What sparked my interest in getting back into web development as an adult (who had not kept up with the growth of it) was coming across a beautiful website and following it to its designer, who had an amazing portfolio of sites. I saw that she owned her own business and did branding for small entrepreneurs. She was living a life that struck me as a dream for me to live as well. But in my pursuit of that dream, I lost sight somewhat of what sparked it in the first place.

I started in a good place. Immediately after getting inspired, I took Codecademy’s Build Websites From Scratch course where I learned to build mobile responsive websites from scratch with flexbox. This course to this day is responsible for the majority of my front end skills. But afterwards I didn’t know what to do to make myself marketable, so I decided a coding boot camp would provide me with a way forward. I know many people who did the same. For some, it’s worked out and for some it hasn’t. I attended Flatiron School’s online software engineering program and completed it in a year. I built full stack applications in Rails, a Ruby CLI, a Sinatra app, and a React and Redux application. By the end I hardly recognized myself because I was pulling from an API and storing data in a Redux store. One year prior, I would have said, “what the f does that mean?”

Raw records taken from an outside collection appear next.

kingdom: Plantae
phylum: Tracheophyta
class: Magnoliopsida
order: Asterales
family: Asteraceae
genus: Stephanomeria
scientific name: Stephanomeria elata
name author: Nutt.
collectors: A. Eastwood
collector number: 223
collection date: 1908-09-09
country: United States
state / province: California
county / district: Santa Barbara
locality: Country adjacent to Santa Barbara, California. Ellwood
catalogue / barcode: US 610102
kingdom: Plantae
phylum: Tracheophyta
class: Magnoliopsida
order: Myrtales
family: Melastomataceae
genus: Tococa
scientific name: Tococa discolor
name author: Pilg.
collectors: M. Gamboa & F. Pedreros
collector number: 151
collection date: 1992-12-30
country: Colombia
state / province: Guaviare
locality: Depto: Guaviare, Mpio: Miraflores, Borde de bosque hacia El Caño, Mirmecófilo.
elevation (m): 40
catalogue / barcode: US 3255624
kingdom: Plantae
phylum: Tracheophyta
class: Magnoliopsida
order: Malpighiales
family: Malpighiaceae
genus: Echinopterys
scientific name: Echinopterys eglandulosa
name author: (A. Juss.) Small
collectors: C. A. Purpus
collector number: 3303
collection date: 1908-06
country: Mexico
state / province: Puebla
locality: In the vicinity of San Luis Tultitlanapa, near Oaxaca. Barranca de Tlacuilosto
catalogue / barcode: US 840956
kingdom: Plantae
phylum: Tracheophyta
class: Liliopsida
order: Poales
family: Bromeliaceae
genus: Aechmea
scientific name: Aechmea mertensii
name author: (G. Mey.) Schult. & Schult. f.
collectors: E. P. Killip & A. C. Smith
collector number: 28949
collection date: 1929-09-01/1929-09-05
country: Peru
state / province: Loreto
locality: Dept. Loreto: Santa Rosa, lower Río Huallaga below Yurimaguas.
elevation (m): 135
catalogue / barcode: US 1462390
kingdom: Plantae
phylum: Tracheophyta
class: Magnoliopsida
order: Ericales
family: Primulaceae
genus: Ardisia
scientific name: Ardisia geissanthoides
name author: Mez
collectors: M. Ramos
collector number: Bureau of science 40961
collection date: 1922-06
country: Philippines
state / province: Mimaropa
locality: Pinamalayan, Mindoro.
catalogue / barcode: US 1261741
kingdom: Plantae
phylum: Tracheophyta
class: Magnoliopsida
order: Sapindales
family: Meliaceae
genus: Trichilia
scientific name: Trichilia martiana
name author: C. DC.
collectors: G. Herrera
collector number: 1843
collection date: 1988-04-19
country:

But the truth is this school primes you to be a software engineer. I don’t regret it or any of the skills that I now have because I have used them and will likely continue to. In my previous job I built the front end of a product and static site in Vue.js and VueX. Without my React and Redux education, I could never have done that. And I love Vue. I hope I get to develop with it again. But in my heart of hearts, I am just someone who wants to build beautiful websites, whether they’re built in Vue, React, or from scratch. I am not someone who wants to get deep into engineering. There’s a part of me that grew to feel I had something to prove — I wanted to identify with the term “engineer”. I didn’t want to be belittled for sticking more to the surface layer of web development. I wanted to demonstrate that I have a logical mind — and I do — , but creative work is what makes me happy and there’s plenty of logic happening in front end code without having to go overly deep into a ton of other technologies.

I hadn’t forgotten my dream entirely. While I was job searching, I had determined that I should work at a digital agency where you are constantly working on new projects for clients, somewhat like freelancing, but with a group of experienced developers and designers who can help you grow. But my job search went on for months with rejection after rejection, and my needing to be remote made options sometimes feel more limited. I couldn’t go without a paycheck any longer, so I sort of gave up and gave into going the product engineering route. And I quickly became unhappy. More than unhappy, it actually broke down my spirit because I was out of alignment.

Sometimes finding the little place where you fit in this world is difficult. It’s difficult as well when you have bills to pay. But it’s worth attempting. I don’t intend to give up on web development — I just have to learn to accept that what works for me is ok. It’s not less than. And there may be fewer places that fit, but when something does, it will feel right. I will be doing the “why”. And that’s what counts.